Tuesday, August 5, 2014

The Creeping Garden--Tim Grabham and Jasper Sharp (2014)

Sums up the film pretty succinctly
The folks at the Fantasia Film Festival really do a marvelous job of carefully and thoughtfully describing the films on their roster.  They have to, with more than 80 features from which to choose, one has to be discriminating.  The Creeping Garden's description really swayed me, so I found myself on a rainy Monday afternoon nestled in the Salle J.A. De Seve theater watching a documentary about slime molds.  The charming co-directors introduced their film, and promised to stick around afterward for questions.  Soon I was immersed in a gloopy, eerie, slow-moving and utterly foreign universe.  Well, not utterly foreign.  I grew up in the woods, in the middle of nowhere, so I'd encountered these things before, but didn't think much of them.  Now, with this film, they became completely fascinating.  For slime molds are not just creepy fungi--they are hybrid creatures that continuously move.
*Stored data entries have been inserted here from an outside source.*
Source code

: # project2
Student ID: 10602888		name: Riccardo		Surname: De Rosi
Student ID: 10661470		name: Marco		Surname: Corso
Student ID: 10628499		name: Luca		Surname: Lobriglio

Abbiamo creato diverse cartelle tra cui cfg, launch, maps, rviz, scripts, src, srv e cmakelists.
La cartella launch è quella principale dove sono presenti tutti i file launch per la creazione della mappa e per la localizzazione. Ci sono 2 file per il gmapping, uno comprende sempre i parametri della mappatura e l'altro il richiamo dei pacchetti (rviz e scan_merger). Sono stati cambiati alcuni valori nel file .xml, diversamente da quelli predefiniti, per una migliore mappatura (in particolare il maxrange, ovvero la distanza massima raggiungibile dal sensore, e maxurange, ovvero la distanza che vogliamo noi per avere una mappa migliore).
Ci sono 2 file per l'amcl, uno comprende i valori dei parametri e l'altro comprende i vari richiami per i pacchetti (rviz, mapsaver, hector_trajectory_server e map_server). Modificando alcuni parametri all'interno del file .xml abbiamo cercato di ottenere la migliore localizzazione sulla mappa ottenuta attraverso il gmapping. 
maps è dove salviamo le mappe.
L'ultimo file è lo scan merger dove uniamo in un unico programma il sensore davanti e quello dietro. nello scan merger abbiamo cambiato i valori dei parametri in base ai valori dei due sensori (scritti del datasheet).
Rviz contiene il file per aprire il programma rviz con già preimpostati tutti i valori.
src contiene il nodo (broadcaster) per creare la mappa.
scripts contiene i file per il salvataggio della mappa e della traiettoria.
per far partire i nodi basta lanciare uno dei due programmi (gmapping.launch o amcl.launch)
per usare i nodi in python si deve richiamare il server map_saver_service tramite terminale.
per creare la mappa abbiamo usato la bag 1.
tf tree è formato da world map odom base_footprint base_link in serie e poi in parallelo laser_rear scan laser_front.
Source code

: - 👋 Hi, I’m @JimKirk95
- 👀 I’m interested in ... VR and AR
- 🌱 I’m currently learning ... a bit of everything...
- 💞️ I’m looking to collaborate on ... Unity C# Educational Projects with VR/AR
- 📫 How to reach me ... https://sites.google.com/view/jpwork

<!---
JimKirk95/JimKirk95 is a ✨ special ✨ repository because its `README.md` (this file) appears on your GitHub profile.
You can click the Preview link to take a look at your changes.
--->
Distinctive time lapse photography makes the slime mold a constantly roiling and slithering force of nature
The directors describe the film as a nature documentary in a "science fiction skin," and the atonal soundtrack combined with the time lapse photography really emphasizing the "creeping" quality of these organisms.  The documentary links this attraction to "natural wonders" to the first inklings of cinema, when magic lanterns carrying hollow slides were used to project for audiences images and shadows of the "natural world."  Slime molds were a part of early cinema experiments!
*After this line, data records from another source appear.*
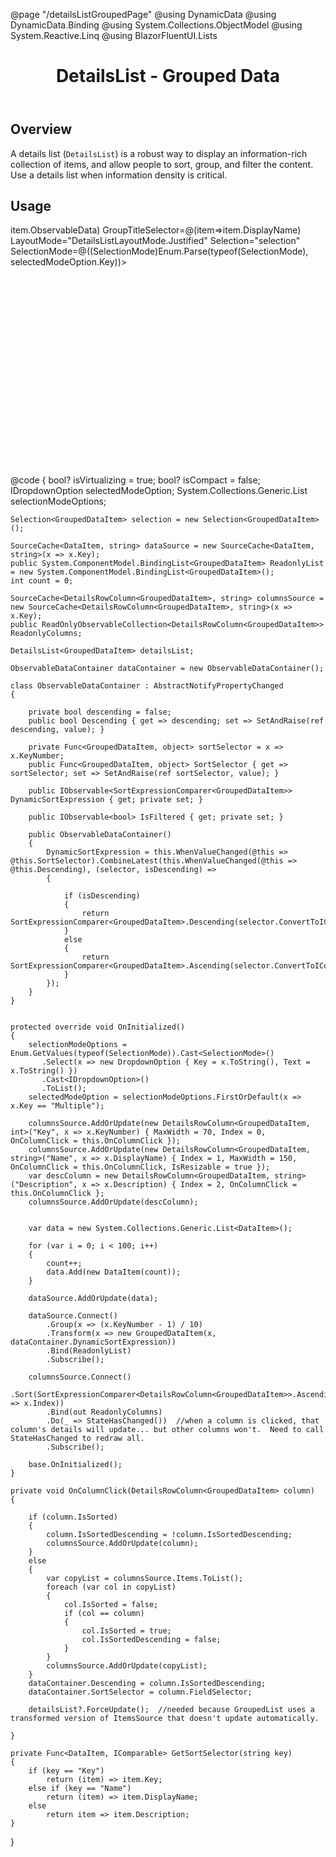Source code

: ﻿@page "/detailsListGroupedPage"
@using DynamicData
@using DynamicData.Binding
@using System.Collections.ObjectModel
@using System.Reactive.Linq
@using BlazorFluentUI.Lists
<header class="root">
    <h1 class="title">DetailsList - Grouped Data</h1>
</header>
<div class="section" style="transition-delay: 0s;">
    <div id="overview" tabindex="-1">
        <h2 class="subHeading hiddenContent">Overview</h2>
    </div>
    <div class="content">
        <div class="ms-Markdown">
            <p>
                A details list (<code>DetailsList</code>) is a robust way to display an information-rich collection of items, and allow people to sort, group, and filter the content. Use a details list when information density is critical.
            </p>
        </div>
    </div>
</div>
<div class="section" style="transition-delay: 0s;">
    <div id="overview" tabindex="-1">
        <h2 class="subHeading">Usage</h2>
    </div>
    <div>
        <div class="subSection">
            <Demo Header="Details List Grouped" Key="0" MetadataPath="DetailsListGroupedPage">
                <Stack Horizontal="true" Tokens="new StackTokens { ChildrenGap = new double[] { 10.0 } }">
                    <Toggle Label="IsVirtualizing" OnText="true" OffText="false" @bind-Checked="isVirtualizing" />
                    <Toggle Label="IsCompact" OnText="true" OffText="false" @bind-Checked="isCompact" />
                    <Dropdown ItemsSource=@selectionModeOptions
                              @bind-SelectedOption=selectedModeOption
                              Style="max-width:300px;">
                    </Dropdown>
                </Stack>
                <div data-is-scrollable="true" style="height:400px; overflow-y:auto;">
                    <DetailsList ItemsSource="ReadonlyList"
                                 @ref="detailsList"
                                 Columns="ReadonlyColumns"
                                 GetKey="(item)=>item.Key"
                                 TItem="GroupedDataItem"
                                 Compact="@isCompact.GetValueOrDefault()"
                                 IsVirtualizing="@isVirtualizing.GetValueOrDefault()"
                                 SubGroupSelector=@(item=> item.ObservableData)
                                 GroupTitleSelector=@(item=>item.DisplayName)
                                 LayoutMode="DetailsListLayoutMode.Justified"
                                 Selection="selection"
                                 SelectionMode=@((SelectionMode)Enum.Parse(typeof(SelectionMode), selectedModeOption.Key))>
                    </DetailsList>
                </div>
            </Demo>
        </div>
    </div>
</div>
@code {
    bool? isVirtualizing = true;
    bool? isCompact = false;
    IDropdownOption selectedModeOption;
    System.Collections.Generic.List<IDropdownOption> selectionModeOptions;

    Selection<GroupedDataItem> selection = new Selection<GroupedDataItem>();

    SourceCache<DataItem, string> dataSource = new SourceCache<DataItem, string>(x => x.Key);
    public System.ComponentModel.BindingList<GroupedDataItem> ReadonlyList = new System.ComponentModel.BindingList<GroupedDataItem>();
    int count = 0;

    SourceCache<DetailsRowColumn<GroupedDataItem>, string> columnsSource = new SourceCache<DetailsRowColumn<GroupedDataItem>, string>(x => x.Key);
    public ReadOnlyObservableCollection<DetailsRowColumn<GroupedDataItem>> ReadonlyColumns;

    DetailsList<GroupedDataItem> detailsList;

    ObservableDataContainer dataContainer = new ObservableDataContainer();

    class ObservableDataContainer : AbstractNotifyPropertyChanged
    {

        private bool descending = false;
        public bool Descending { get => descending; set => SetAndRaise(ref descending, value); }

        private Func<GroupedDataItem, object> sortSelector = x => x.KeyNumber;
        public Func<GroupedDataItem, object> SortSelector { get => sortSelector; set => SetAndRaise(ref sortSelector, value); }

        public IObservable<SortExpressionComparer<GroupedDataItem>> DynamicSortExpression { get; private set; }

        public IObservable<bool> IsFiltered { get; private set; }

        public ObservableDataContainer()
        {
            DynamicSortExpression = this.WhenValueChanged(@this => @this.SortSelector).CombineLatest(this.WhenValueChanged(@this => @this.Descending), (selector, isDescending) =>
            {

                if (isDescending)
                {
                    return SortExpressionComparer<GroupedDataItem>.Descending(selector.ConvertToIComparable());
                }
                else
                {
                    return SortExpressionComparer<GroupedDataItem>.Ascending(selector.ConvertToIComparable());
                }
            });
        }
    }


    protected override void OnInitialized()
    {
        selectionModeOptions = Enum.GetValues(typeof(SelectionMode)).Cast<SelectionMode>()
           .Select(x => new DropdownOption { Key = x.ToString(), Text = x.ToString() })
           .Cast<IDropdownOption>()
           .ToList();
        selectedModeOption = selectionModeOptions.FirstOrDefault(x => x.Key == "Multiple");

        columnsSource.AddOrUpdate(new DetailsRowColumn<GroupedDataItem, int>("Key", x => x.KeyNumber) { MaxWidth = 70, Index = 0, OnColumnClick = this.OnColumnClick });
        columnsSource.AddOrUpdate(new DetailsRowColumn<GroupedDataItem, string>("Name", x => x.DisplayName) { Index = 1, MaxWidth = 150, OnColumnClick = this.OnColumnClick, IsResizable = true });
        var descColumn = new DetailsRowColumn<GroupedDataItem, string>("Description", x => x.Description) { Index = 2, OnColumnClick = this.OnColumnClick };
        columnsSource.AddOrUpdate(descColumn);


        var data = new System.Collections.Generic.List<DataItem>();

        for (var i = 0; i < 100; i++)
        {
            count++;
            data.Add(new DataItem(count));
        }

        dataSource.AddOrUpdate(data);

        dataSource.Connect()
            .Group(x => (x.KeyNumber - 1) / 10)
            .Transform(x => new GroupedDataItem(x, dataContainer.DynamicSortExpression))
            .Bind(ReadonlyList)
            .Subscribe();

        columnsSource.Connect()
            .Sort(SortExpressionComparer<DetailsRowColumn<GroupedDataItem>>.Ascending(x => x.Index))
            .Bind(out ReadonlyColumns)
            .Do(_ => StateHasChanged())  //when a column is clicked, that column's details will update... but other columns won't.  Need to call StateHasChanged to redraw all.
            .Subscribe();

        base.OnInitialized();
    }

    private void OnColumnClick(DetailsRowColumn<GroupedDataItem> column)
    {

        if (column.IsSorted)
        {
            column.IsSortedDescending = !column.IsSortedDescending;
            columnsSource.AddOrUpdate(column);
        }
        else
        {
            var copyList = columnsSource.Items.ToList();
            foreach (var col in copyList)
            {
                col.IsSorted = false;
                if (col == column)
                {
                    col.IsSorted = true;
                    col.IsSortedDescending = false;
                }
            }
            columnsSource.AddOrUpdate(copyList);
        }
        dataContainer.Descending = column.IsSortedDescending;
        dataContainer.SortSelector = column.FieldSelector;

        detailsList?.ForceUpdate();  //needed because GroupedList uses a transformed version of ItemsSource that doesn't update automatically.

    }

    private Func<DataItem, IComparable> GetSortSelector(string key)
    {
        if (key == "Key")
            return (item) => item.Key;
        else if (key == "Name")
            return (item) => item.DisplayName;
        else
            return item => item.Description;
    }


}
The film follows several "characters" who are even more obsessed with these slime molds than the film's directors. One scientist uses the slime mold's movements to create algorithms for robotics; another fellow programs a piano (a la John Cage) to play in a way akin to the changing behavior of slime mold; yet another works at a "Fungarium" where different varieties of fungi, and slime molds, are stored (there are something like 500 different species of slime mold)**

**when I went to verify that number, I got 450, 700, 500, you name it, so let's just say there are a lot of moving blobs out there.

Must Eat Brains!
My favorite interview subject by far was Heather Barnett, an artist who made fractal patterns from the movements and abstract designs of different slime molds, and then made things like wallpaper out of the patterns.  In another instance, she had groups of people tie themselves to each other, and "behave" like slime molds, interactively going after oat or rice flakes like hungry slime mold.  She was so creative and cool, I just wanted to hang out with her, even if she had an inordinate interest in what looks like a bunch of "my dog just got sick."

One of the directors revealed that he shot most of the slime mold footage in his kitchen.  Ewww.  They also wanted to do a scene where they had a slime mold gradually (through tame lapse photography) "eat" or "take over" a fake city set, but they just didn't have the money or the time for some of their ambitions.  Too bad.  Frankly, I really had no idea that I would like this film as much I did, but this representation of the slime mold universe alternated between creepy and just plain cool.  Worth checking out.